― Père William, Père Thomas, mille excuses de vous déranger à cette heure tardive, tonne une voix depuis l'entrée du presbytère.
Les collègues de Blessing Faith, vêtus - à mon instar - des soutanes noires que nous portons lors de nos conseils ou des traques. Ils avancent dans l'église. L'Ordre a été plus rapide à réagir que l'autre camp. A moins qu'une alliance particulière se soit créée contre moi en dernier recours ? La haine est connue pour rapprocher.
A la tête du groupe, un homme charismatique d'environ quarante-cinq ans ; son demi-sourire cache une sournoiserie patente. Ses gants tactiques subtilement renforcés, destinés à protéger davantage les phalanges des coups que du froid de l'hiver, révèlent tant ses intentions que son goût certain pour la brutalité et l'intimidation. Son port de tête altier et sa décontraction en ces lieux ne laissent aucun doute planer quant à son identité.
Les personnes telles que lui sont chargées de régler les problèmes dans les cellules de l'Ordre, partout dans le monde. En somme, rien de bien méchant à gérer avant le grand final.
Je pars à la rencontre de mes anciens partenaires dans l'allée de la nef. Les neuf sont là, même ceux qui n'avaient qu'un petit rôle dans le groupe. Faire front ensemble contre le traître, un classique. Lorsque je me poste devant eux pour m'adresser à l'homme, la plupart détournent le regard. Honte, déception, mépris. Parmi eux, Adam, bien dans son rôle. Mais celui dont les yeux ne me quittent pas est Miguel. Lui qui m'admirait, il nage aujourd'hui dans l'incompréhension et la tristesse. J'avais beau m'attendre à sa réaction, son expression brisée m'affecte.

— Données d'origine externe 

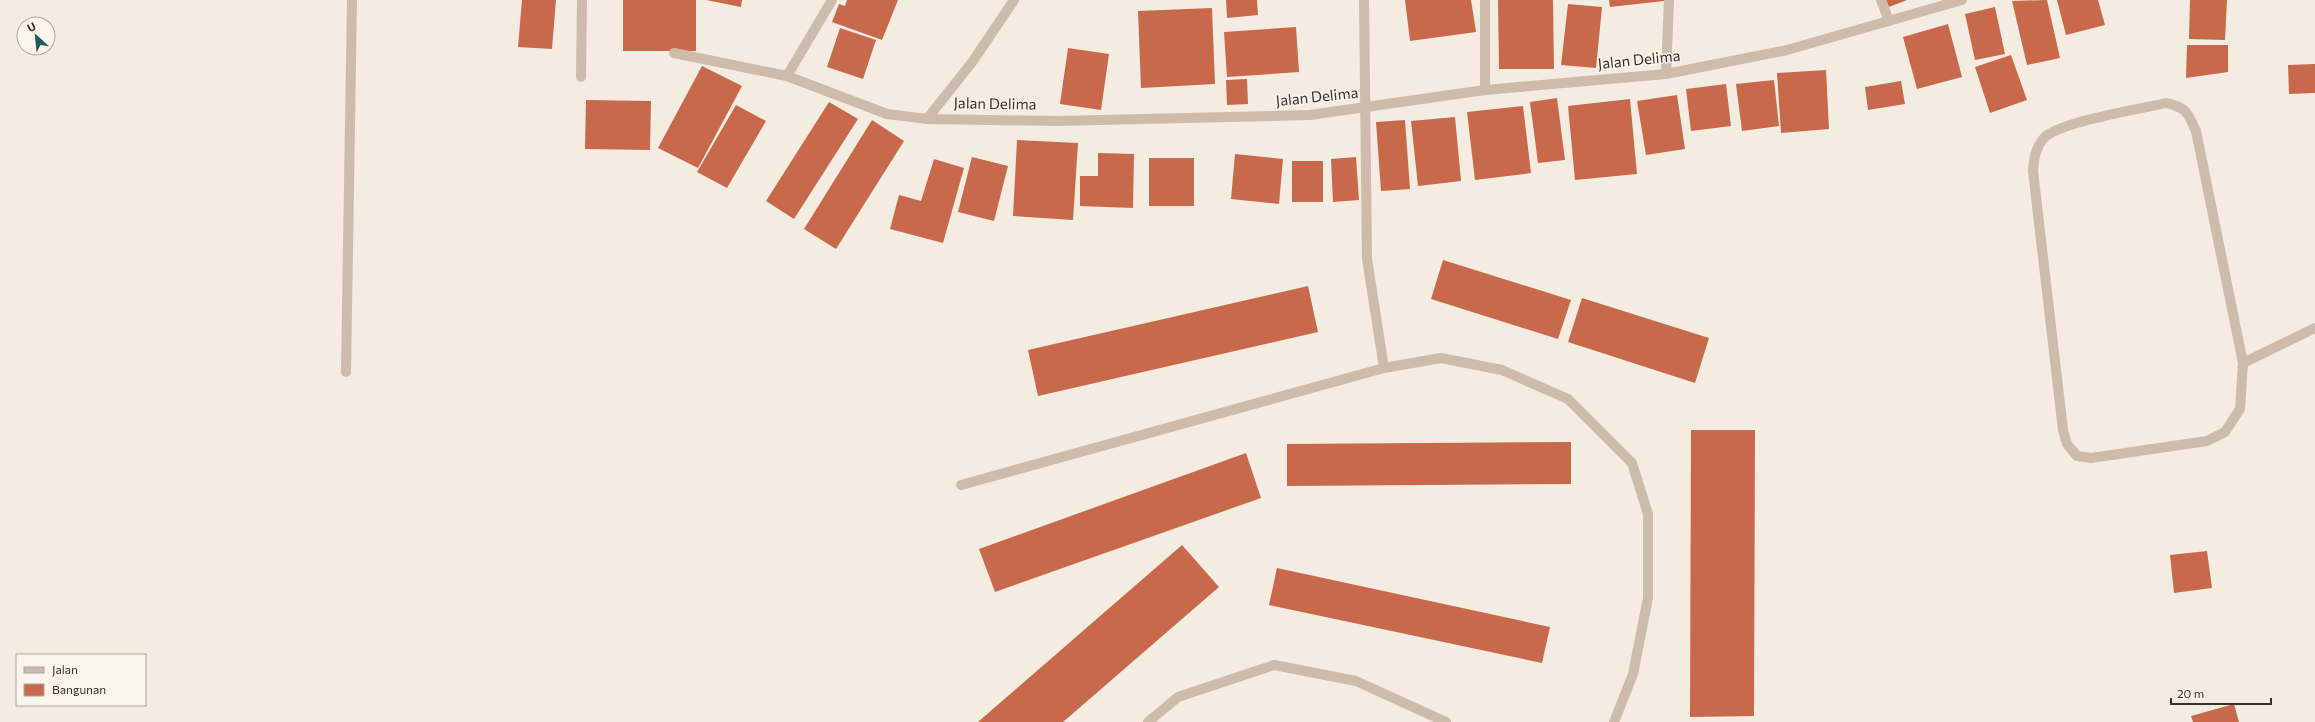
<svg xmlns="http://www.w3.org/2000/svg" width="2315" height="722" font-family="Commissioner,sans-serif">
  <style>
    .building { fill: #c8694b }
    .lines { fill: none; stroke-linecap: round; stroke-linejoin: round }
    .service { stroke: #cdbbac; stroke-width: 10 }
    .minor { stroke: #cdbbac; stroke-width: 10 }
    .labels { text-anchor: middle; stroke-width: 3; stroke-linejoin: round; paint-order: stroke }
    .street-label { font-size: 15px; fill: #3b302b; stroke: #fbf5ee }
  </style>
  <rect width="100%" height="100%" fill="#f4ebe1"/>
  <!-- building -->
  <g class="building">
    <path d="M 522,0 L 556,0 L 552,49 L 518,47 Z"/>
    <rect x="623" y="0" width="73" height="51"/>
    <path d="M 706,0 L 742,0 L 741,7 Z"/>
    <path d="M 847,0 L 898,0 L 882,40 L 832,22 L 839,4 L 845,6 Z"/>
    <path d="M 1226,0 L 1257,0 L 1258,15 L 1227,18 Z"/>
    <path d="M 1405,0 L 1471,0 L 1476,32 L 1410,41 Z"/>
    <path d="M 1498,0 L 1553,0 L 1554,69 L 1499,69 Z"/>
    <path d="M 1609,0 L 1664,0 L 1664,1 L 1610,7 Z"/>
    <path d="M 1886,0 L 1907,0 L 1889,7 Z"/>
    <path d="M 2047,0 L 2060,58 L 2027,65 L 2012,1 Z"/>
    <path d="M 2057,0 L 2098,0 L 2105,25 L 2066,35 Z"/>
    <path d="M 2190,0 L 2227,0 L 2225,40 L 2189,39 Z"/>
    <path d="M 1568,4 L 1602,7 L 1596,68 L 1561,65 Z"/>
    <path d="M 1995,7 L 2005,54 L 1975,60 L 1965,14 Z"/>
    <path d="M 1212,8 L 1215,84 L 1141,88 L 1138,11 Z"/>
    <path d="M 1948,24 L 1962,77 L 1917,89 L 1903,37 Z"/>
    <path d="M 1296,27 L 1299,72 L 1227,77 L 1224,32 Z"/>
    <path d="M 840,28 L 876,40 L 863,79 L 827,67 Z"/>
    <path d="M 2187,45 L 2228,45 L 2228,72 L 2186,78 Z"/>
    <path d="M 1068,48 L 1109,54 L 1101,110 L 1060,104 Z"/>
    <path d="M 2011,55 L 2027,100 L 1990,113 L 1975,67 Z"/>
    <path d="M 2315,64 L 2315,93 L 2289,94 L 2288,65 Z"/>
    <path d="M 702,66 L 742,86 L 698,168 L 658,148 Z"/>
    <path d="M 1826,70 L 1829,129 L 1781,133 L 1777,73 Z"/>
    <path d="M 1247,79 L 1248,104 L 1227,105 L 1226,80 Z"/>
    <path d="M 1774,80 L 1779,126 L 1742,131 L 1736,84 Z"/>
    <path d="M 1901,81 L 1905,104 L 1868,110 L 1865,87 Z"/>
    <path d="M 1726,84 L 1731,126 L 1691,131 L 1686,89 Z"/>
    <path d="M 1677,95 L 1685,149 L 1646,155 L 1637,101 Z"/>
    <path d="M 1557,98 L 1565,160 L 1538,163 L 1530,102 Z"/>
    <path d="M 1630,99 L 1637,174 L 1575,180 L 1568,106 Z"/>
    <path d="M 586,100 L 651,101 L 650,150 L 585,149 Z"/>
    <path d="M 829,102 L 858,119 L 794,219 L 766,201 Z"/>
    <path d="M 736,105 L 766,121 L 727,188 L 697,172 Z"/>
    <path d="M 1523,106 L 1531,173 L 1475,180 L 1467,112 Z"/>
    <path d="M 1455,117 L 1461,181 L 1418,186 L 1411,121 Z"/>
    <path d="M 872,120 L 904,141 L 836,249 L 804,229 Z"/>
    <path d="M 1405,120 L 1410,189 L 1381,191 L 1376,122 Z"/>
    <path d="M 1017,140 L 1078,143 L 1073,220 L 1013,216 Z"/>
    <path d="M 1098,153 L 1134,154 L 1133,208 L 1080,206 L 1080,176 L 1098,176 Z"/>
    <path d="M 1235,154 L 1283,159 L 1279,204 L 1231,199 Z"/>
    <path d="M 972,157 L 1008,166 L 994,221 L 958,212 Z"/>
    <path d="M 1356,157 L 1359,200 L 1333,202 L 1331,159 Z"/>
    <rect x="1149" y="158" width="45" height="48"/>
    <path d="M 934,159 L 964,168 L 943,243 L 890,229 L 899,195 L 921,201 Z"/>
    <rect x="1292" y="161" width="31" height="41"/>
    <path d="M 1443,260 L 1571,300 L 1558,339 L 1431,299 Z"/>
    <path d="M 1308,286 L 1318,332 L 1038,396 L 1028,350 Z"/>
    <path d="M 1582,298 L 1709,338 L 1695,383 L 1568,342 Z"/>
    <path d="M 1691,430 L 1755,430 L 1754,716 L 1690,717 Z"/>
    <path d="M 1571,442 L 1571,484 L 1287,486 L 1287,444 Z"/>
    <path d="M 1246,453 L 1261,498 L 995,592 L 979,549 Z"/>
    <path d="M 1182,545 L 1219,587 L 1063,722 L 978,722 Z"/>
    <path d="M 2207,551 L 2212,588 L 2174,593 L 2170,555 Z"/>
    <path d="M 1277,568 L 1550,627 L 1542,663 L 1269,605 Z"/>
    <path d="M 2234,704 L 2239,722 L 2193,722 L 2191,716 Z"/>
  </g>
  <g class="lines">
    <!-- service -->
    <g class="service">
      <path d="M 346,372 L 352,0"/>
      <path d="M 1148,722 L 1178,697 L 1274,665 L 1356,681 L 1446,722"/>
    </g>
    <!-- minor -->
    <g class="minor">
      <path d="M 1485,0 L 1485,90"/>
      <path d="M 1881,0 L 1889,21"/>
      <path d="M 674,53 L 787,76 L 887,114 L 927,119 L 1057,121 L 1310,115 L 1485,90 L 1666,74 L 1787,50 L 1962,0"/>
      <path d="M 1666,74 L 1669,0"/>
      <path d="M 787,76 L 832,0"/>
      <path d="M 581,77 L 582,0"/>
      <path d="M 2166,103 C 2186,107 2188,113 2196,131 L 2243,363 L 2240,409 L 2225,432 L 2207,441 L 2091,458 L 2077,456 L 2067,444 L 2063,430 L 2033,171 C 2034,159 2035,149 2043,139 C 2057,122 2140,109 2166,103 Z"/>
      <path d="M 927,119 L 973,61 L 1014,0"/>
      <path d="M 2243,363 L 2315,328"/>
      <path d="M 1384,368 L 1441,358 L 1502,370 L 1568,399 L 1632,463 L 1648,514 L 1648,598 L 1633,674 L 1614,722"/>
      <path d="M 961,485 L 1384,368 L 1367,259 L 1364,0"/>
    </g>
  </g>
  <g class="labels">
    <!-- street labels -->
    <g class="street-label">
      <text transform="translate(1639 60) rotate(-6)" y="5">Jalan Delima</text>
      <text transform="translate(1317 97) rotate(-6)" y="5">Jalan Delima</text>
      <text transform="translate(995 104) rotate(1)" y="5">Jalan Delima</text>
    </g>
  </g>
  <!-- legend -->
  <rect x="16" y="654" width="130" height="52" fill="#fbf5ee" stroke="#aea6a0"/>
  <rect x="24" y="667" width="20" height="6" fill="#cdbbac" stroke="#aea6a0"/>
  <text x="52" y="674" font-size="12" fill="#3b302b">Jalan</text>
  <rect x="24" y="684" width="20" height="12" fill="#c8694b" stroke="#aea6a0"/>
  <text x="52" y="694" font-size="12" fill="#3b302b">Bangunan</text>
  <!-- north arrow -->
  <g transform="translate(36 36) rotate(333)"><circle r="19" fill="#fbf5ee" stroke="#aea6a0"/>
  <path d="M0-3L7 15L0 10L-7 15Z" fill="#1f5a5e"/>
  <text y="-6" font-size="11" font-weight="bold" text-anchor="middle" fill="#3b302b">U</text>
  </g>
  <!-- scale -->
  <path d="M2171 698v6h100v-6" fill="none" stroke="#3b302b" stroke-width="2"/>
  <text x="2177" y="698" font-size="12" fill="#3b302b" stroke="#fbf5ee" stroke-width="3" paint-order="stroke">20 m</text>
</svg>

― Permettez-moi de me présenter, commence l'inconnu dans un geste courtois. Je suis Alessandro, ancien évêque de Naples et...
― ... Emissaire de l'Ordre, je présume ? Vous avez pour mission de faire respecter les lois vaticanes et de punir les traîtres. Pardonnez-moi, Monseigneur, fais-je avec une main sur la poitrine, mais c'est pour ainsi dire inscrit sur votre visage.
― Votre réputation vous précède, Père William. Malheureusement, votre nom est en train de faire le tour de l'Angleterre et, bientôt, de l'Europe. Si vous cherchiez la gloire, c'est chose faite.
Je dissimule un petit éclat de rire dans mon poing, puis place les mains dans mon dos avec un sourire amusé.
― Ma réputation me précède, mais vous n'en avez visiblement aucune connaissance. Je n'ai que faire de la gloire et de l'attention que l'on me porte, Monseigneur.
― Vous avez pourtant braqué tous les yeux sur vous avec cette collecte et vos discours contre-nature. Cherchez-vous le bâton pour vous faire battre, père William ? Ou peut-être estimez-vous en savoir plus que Sa Sainteté ?
Sa Sainteté. Contradictoire, pour un croyant, de citer un humain avant le Créateur lui-même.
― Je ne me permettrais jamais, Monseigneur.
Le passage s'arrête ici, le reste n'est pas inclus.